Energy giant E.ON has announced it was pulling out of the competition to build the UK’s first power station fitted with technology to capture and permanently store carbon emissions.
E.ON’s Kingsnorth plant in Kent was one of two schemes shortlisted in the Government competition for funding worth potentially more than £1 billion to install the technology as part of its new coal-fired power station.
But the energy company today said the market was not conducive to building a new 1,600 megawatt power station at the site, and as a result it would not proceed to the next stage of the carbon capture and storage (CCS) competition.
The announcement comes ahead of today’s Comprehensive Spending Review which is likely to reveal the extent to which efforts to develop CCS have survived swingeing Government cuts.
The Government had been expected to launch a second competition for another three plants, with funding raised by a levy on fossil fuels which would be passed on to consumers in energy bills.
Carbon capture and storage has not been developed at scale, but there are hopes the technology could slash emissions from power stations by up to 90 per cent - and the coalition Government has said it forms part of plans to drive the UK towards a low-carbon energy system.
The previous Government said no new coal-fired power stations would get the go-ahead without CCS to tackle a proportion of their emissions.
Two potential schemes had been competing for the funding, with ScottishPower’s site at Longannet, Scotland, the other power station in the running.

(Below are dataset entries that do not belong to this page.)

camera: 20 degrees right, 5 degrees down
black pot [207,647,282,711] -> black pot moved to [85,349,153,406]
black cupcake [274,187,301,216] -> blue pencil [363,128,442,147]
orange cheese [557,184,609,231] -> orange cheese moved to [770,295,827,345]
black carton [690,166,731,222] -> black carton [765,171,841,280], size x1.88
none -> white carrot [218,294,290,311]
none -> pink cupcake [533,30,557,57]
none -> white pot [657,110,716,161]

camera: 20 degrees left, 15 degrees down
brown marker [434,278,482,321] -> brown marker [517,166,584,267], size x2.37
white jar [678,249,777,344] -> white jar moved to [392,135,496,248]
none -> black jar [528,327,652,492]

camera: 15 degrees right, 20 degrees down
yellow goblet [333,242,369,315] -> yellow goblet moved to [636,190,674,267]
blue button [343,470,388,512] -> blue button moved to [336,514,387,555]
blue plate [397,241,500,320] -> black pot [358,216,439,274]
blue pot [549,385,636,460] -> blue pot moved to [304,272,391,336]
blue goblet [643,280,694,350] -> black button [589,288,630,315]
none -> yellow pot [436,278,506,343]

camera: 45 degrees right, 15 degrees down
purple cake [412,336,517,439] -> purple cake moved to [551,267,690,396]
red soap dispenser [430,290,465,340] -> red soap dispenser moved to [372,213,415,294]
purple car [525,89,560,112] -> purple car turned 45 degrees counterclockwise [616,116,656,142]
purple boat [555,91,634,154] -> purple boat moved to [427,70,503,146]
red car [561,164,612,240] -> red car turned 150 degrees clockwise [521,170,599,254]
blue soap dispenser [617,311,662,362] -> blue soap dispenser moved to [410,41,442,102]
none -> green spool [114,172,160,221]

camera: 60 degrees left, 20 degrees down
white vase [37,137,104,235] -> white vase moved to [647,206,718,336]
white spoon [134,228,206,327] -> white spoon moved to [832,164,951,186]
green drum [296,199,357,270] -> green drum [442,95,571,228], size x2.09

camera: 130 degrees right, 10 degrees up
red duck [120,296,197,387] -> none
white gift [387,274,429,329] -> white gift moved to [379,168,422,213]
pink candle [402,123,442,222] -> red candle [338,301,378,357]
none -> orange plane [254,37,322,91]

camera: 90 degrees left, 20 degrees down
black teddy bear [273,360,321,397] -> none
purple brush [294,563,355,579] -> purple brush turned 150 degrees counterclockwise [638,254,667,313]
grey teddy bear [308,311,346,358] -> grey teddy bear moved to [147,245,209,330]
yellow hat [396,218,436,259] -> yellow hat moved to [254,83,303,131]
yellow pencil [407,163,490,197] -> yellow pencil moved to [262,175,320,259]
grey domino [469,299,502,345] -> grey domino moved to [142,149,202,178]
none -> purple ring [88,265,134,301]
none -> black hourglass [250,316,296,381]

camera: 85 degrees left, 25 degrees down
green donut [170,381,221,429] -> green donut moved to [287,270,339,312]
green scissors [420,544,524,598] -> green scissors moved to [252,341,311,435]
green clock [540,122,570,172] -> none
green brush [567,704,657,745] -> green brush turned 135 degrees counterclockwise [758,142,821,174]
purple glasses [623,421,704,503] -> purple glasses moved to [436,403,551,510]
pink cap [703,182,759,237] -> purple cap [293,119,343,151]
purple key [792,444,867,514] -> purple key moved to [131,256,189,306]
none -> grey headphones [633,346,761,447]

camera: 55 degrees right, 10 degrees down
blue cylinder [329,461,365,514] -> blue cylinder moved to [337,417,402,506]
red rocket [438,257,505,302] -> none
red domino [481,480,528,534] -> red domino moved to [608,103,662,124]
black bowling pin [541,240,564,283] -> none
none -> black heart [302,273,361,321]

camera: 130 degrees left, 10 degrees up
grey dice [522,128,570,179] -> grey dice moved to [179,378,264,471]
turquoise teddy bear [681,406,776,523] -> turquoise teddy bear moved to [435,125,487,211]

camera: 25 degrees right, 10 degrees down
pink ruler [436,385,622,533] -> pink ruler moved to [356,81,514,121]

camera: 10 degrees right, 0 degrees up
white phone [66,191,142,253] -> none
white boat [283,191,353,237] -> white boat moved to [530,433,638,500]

Both had been awarded initial funding to develop their plans.
E.ON UK chief executive Paul Golby said: “Having postponed Kingsnorth last year, it has become clear that the economic conditions are still not right for us to progress the project and so, simply put, we have no power station on which to build a CCS demonstration.
“We therefore took the decision to withdraw from the Government’s competition because we cannot proceed within the competition timescales.”